Let me rescue it, then. It's a valid point that other species don't have literature. It shows that they don't have ideas. If they did, it would be really obviously evident. Instead we have to look hard for traces of memetic transmission of idea-like behaviours involving sticks and leaves, and rocks and shells, and calls and signs. These memes don't go anywhere, and the animals aren't creative. If they develop, it's by accident.
That is false. If you gave a whale five digits and an opposable thumb and have them live on land, you'd strongly reconsider that. Even without this, it doesn't take very long when studying animals to see that they have a plethora of ideas. Orcas demonstrate strong examples of this all the time.
And how can you possibly claim that you know any animal's internal dialogue?
Apes do have opposable thumbs. They still don’t really engage in any intellectual activity that we can recognize beyond basic communication. They probably have an internal dialogue, but their curiosity and capacity for communication stops at immediate needs like hunger and danger.
And there we go. That's an us problem and not a them problem.
> but their curiosity and capacity for communication stops at immediate needs like hunger and danger.
There are several interviews with native tribes who still practice hunting and gathering and that's the exact thing they worry about. Those humans are identical to us. But by your argument, "civilized" humans are more exceptional than these groups of humans?
Humans still have these basic needs and worries and thoughts. Just because we layer meta-societal pieces on top of that doesn't make them go away.

============

_To-do item 1_
In the discussion about animal minds, which animals are said to demonstrate strong examples of having ideas all the time?
_To-do item 2_
Reproduce the passage of the discussion about animal minds starting at "Apes do have" and ending at "them go away.".

(Items from a dataset)
============

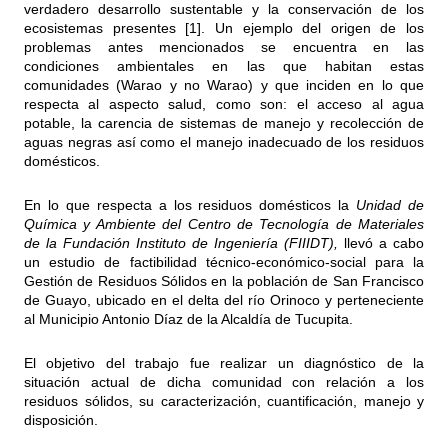
verdadero desarrollo sustentable y la conservación de los
ecosistemas presentes [1]. Un ejemplo del origen de los
problemas antes mencionados se encuentra en las
condiciones ambientales en las que habitan estas
comunidades (Warao y no Warao) y que inciden en lo que
respecta al aspecto salud, como son: el acceso al agua
potable, la carencia de sistemas de manejo y recolección de
aguas negras así como el manejo inadecuado de los residuos
domésticos.
En lo que respecta a los residuos domésticos la
Unidad de
Química y Ambiente del Centro de Tecnología de Materiales
de la Fundación Instituto de Ingeniería (FIIIDT),
llevó a cabo
un estudio de factibilidad técnico-económico-social para la
Gestión de Residuos Sólidos en la población de San Francisco
de Guayo, ubicado en el delta del río Orinoco y perteneciente
al Municipio Antonio Díaz de la Alcaldía de Tucupita.
El objetivo del trabajo fue realizar un diagnóstico de la
situación actual de dicha comunidad con relación a los
residuos sólidos, su caracterización, cuantificación, manejo y
disposición.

============

_Written reply 1_
Orcas

_Written reply 2_
Apes do have opposable thumbs. They still don’t really engage in any intellectual activity that we can recognize beyond basic communication. They probably have an internal dialogue, but their curiosity and capacity for communication stops at immediate needs like hunger and danger.
And there we go. That's an us problem and not a them problem.
> but their curiosity and capacity for communication stops at immediate needs like hunger and danger.
There are several interviews with native tribes who still practice hunting and gathering and that's the exact thing they worry about. Those humans are identical to us. But by your argument, "civilized" humans are more exceptional than these groups of humans?
Humans still have these basic needs and worries and thoughts. Just because we layer meta-societal pieces on top of that doesn't make them go away.